We further analyze turnover as a function of the number of selected stocks, visualized in the “Turnover Distribution by Weighting and Top-n” plot. Here, TBTF, value-weighted, and equal-weighted portfolios all exhibit their most stable and lowest turnover levels at \(n = 10\) and \(n = 20\). Interestingly, turnover does not decline monotonically as the number of holdings increases. For example, moving from \(n = 10\) to \(n = 15\) slightly increases total turnover before falling again at \(n = 20\). This non-monotonicity suggests that portfolio stability is not simply a function of size, but also of how concentration thresholds interact with the rank dynamics of capital allocation.
Code
# Merge performance & turnover
merged_df = pd.merge(performance_df, turnover_summary_df,
on=['n', 'rebalance_freq', 'weighting_method'])
#| fig-cap: "Performance Metric vs. Turnover Tradeoff"
sns.scatterplot(data=merged_df,
x='total_turnover',
y='Expected CRRA',
hue='weighting_method',
style='rebalance_freq')
plt.title("Performance vs. Turnover Tradeoff")
plt.grid(True)
plt.tight_layout()
plt.show()
Finally, we visualize the performance-turnover tradeoff, showing how each strategy balances return and implementation frictions:
The figure above visualizes the tradeoff between expected CRRA utility and total turnover across all strategy configurations. Each point represents a unique combination of n, rebalance_freq, and weighting_method.

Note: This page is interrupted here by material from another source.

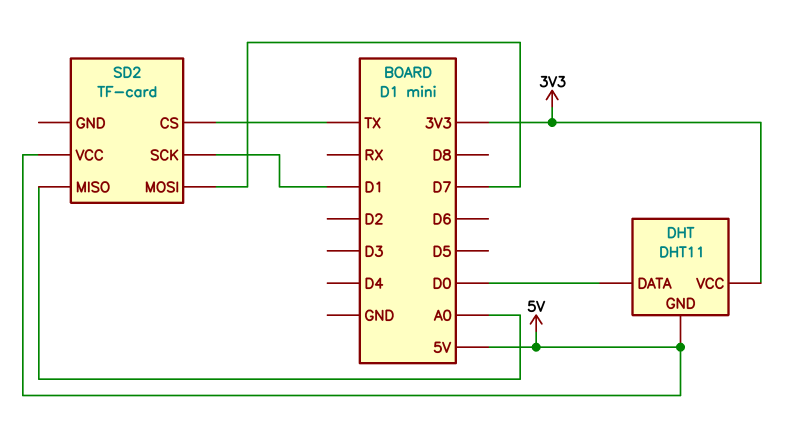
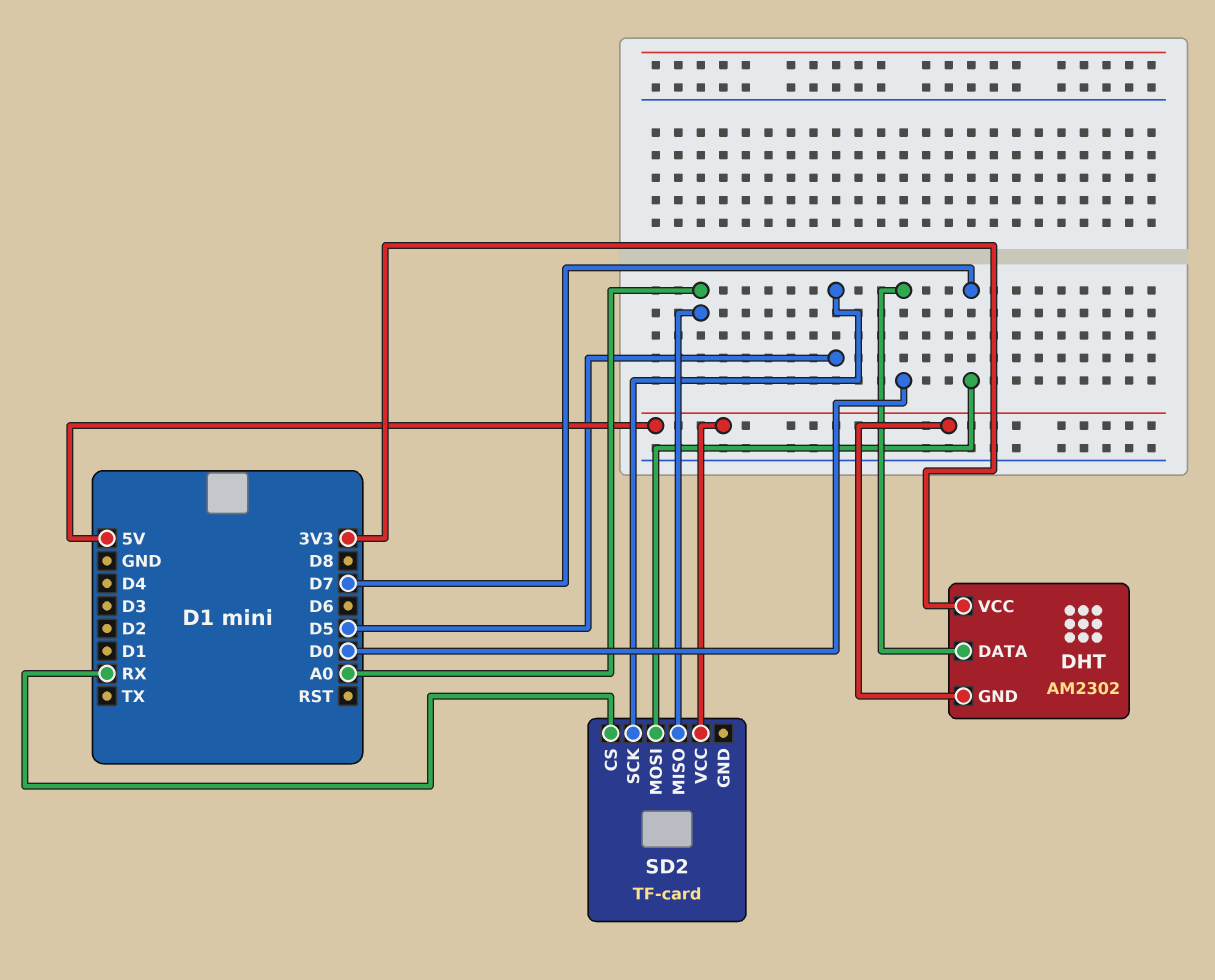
DHT: DHT11 -> AM2302
SD2 pin CS: TX -> RX
SD2 pin SCK: D1 -> D5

The resulting plot reveals distinct horizontal clusters by rebalancing frequency, especially under the post-2010 regime. This banding effect is most likely driven by regime-specific shocks—particularly the COVID-19 crash, which had sharply divergent effects depending on the timing of portfolio adjustment.
To further analyze this, we compute the expected CRRA per unit of turnover (i.e., \(\frac{\text{Expected CRRA}}{\text{Total Turnover}}\)) across time subperiods. During non-crisis periods, 6M and 12M configurations yield comparable ratios, with 3M performing slightly lower due to higher turnover. However, during the COVID-19 period, the 6M rebalancing interval dominates, suggesting that it hit a timing sweet spot—being responsive enough to adapt, but not overly reactive like 3M or sluggish like 12M.
These findings underscore the importance of considering macro-structural shocks in assessing turnover efficiency. While quarterly rebalancing ensures persistence and structural alignment, semiannual updates may offer better resilience under nonlinear market stress, at least in crisis regimes.
4 Summary of Robustness
Across a broad set of configurations, the TBTF strategy exhibits strong structural robustness. Its performance remains resilient to changes in portfolio size, weighting method, and rebalancing frequency, indicating that its effectiveness does not hinge on a narrow set of parameter choices.
The consistent superiority of nonlinear weighting schemes—particularly exponential and quadratic—underscores that the TBTF effect stems not merely from large-cap exposure, but from deliberate capital concentration. At the same time, the diminishing performance observed as the number of included assets increases confirms that the strategy draws its strength from a small group of dominant firms at the top of the capital hierarchy.
In implementation terms, both quarterly and semiannual rebalancing strike workable tradeoffs. Quarterly updates better preserve structural lock-in, while semiannual schedules offer greater resilience during regime shocks, such as the COVID-19 episode. Turnover remains moderate in both cases, especially under quadratic weighting, which achieves stability without compromising returns.
Taken together, the evidence suggests that TBTF is neither an artifact of tuning nor a fragile anomaly. Rather, it is a reflection of deeper structural features—platform dominance, passive reinforcement, and institutional persistence—that increasingly govern capital allocation in modern markets.